WORK TO BE COMPLETED:
In the material below, put everything from the line containing "á feita pelo" down to the line containing "estratégias de coleta", both ends included, into a JSON list of strings with one string per line. Leave out blank lines.
--------
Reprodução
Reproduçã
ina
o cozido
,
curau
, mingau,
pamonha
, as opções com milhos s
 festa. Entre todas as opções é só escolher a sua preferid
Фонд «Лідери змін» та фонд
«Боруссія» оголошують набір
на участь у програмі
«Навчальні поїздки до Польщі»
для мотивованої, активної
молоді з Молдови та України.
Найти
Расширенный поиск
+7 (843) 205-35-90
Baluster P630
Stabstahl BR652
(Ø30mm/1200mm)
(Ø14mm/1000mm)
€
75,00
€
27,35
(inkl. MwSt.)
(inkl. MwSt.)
--------
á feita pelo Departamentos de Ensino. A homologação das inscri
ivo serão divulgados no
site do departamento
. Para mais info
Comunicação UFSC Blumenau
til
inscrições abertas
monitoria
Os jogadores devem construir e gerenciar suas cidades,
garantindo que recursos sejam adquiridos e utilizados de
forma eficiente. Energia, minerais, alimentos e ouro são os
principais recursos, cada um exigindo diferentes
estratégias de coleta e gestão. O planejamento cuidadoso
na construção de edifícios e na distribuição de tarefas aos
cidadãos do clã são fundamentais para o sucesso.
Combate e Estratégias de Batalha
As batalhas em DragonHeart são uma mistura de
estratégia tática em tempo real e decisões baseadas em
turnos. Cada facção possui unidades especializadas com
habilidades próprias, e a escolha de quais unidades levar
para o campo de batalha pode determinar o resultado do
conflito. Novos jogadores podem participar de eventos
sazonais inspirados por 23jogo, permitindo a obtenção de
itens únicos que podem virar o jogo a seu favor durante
--------
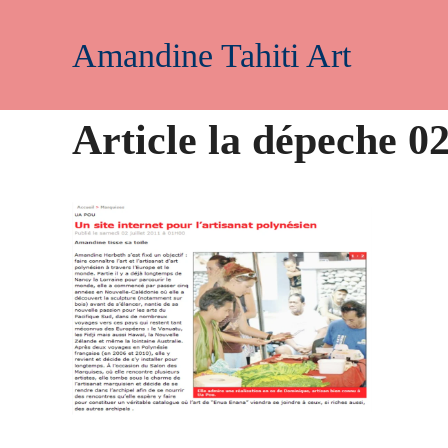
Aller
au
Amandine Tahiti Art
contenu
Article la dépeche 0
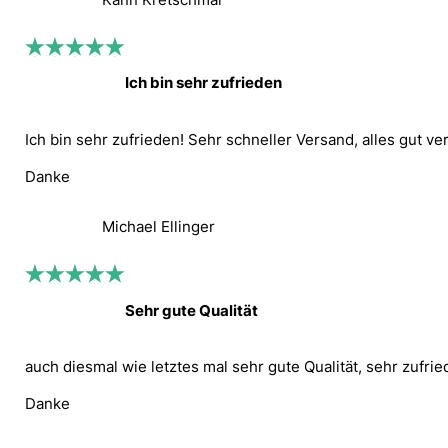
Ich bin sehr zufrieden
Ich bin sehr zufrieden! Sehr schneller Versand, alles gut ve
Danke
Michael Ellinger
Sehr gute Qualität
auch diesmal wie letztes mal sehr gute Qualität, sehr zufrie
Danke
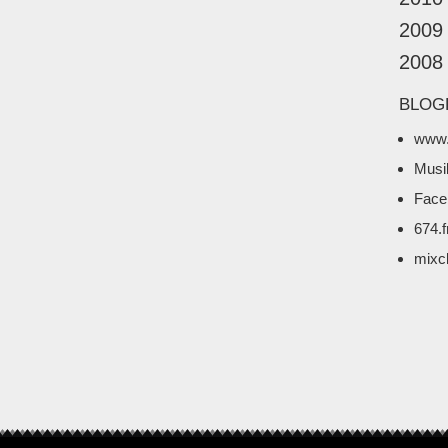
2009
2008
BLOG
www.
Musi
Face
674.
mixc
--------
EXERCISE SOLUTION:
[
  "á feita pelo Departamentos de Ensino. A homologação das inscri",
  "ivo serão divulgados no",
  "site do departamento",
  ". Para mais info",
  "Comunicação UFSC Blumenau",
  "til",
  "inscrições abertas",
  "monitoria",
  "Os jogadores devem construir e gerenciar suas cidades,",
  "garantindo que recursos sejam adquiridos e utilizados de",
  "forma eficiente. Energia, minerais, alimentos e ouro são os",
  "principais recursos, cada um exigindo diferentes",
  "estratégias de coleta e gestão. O planejamento cuidadoso"
]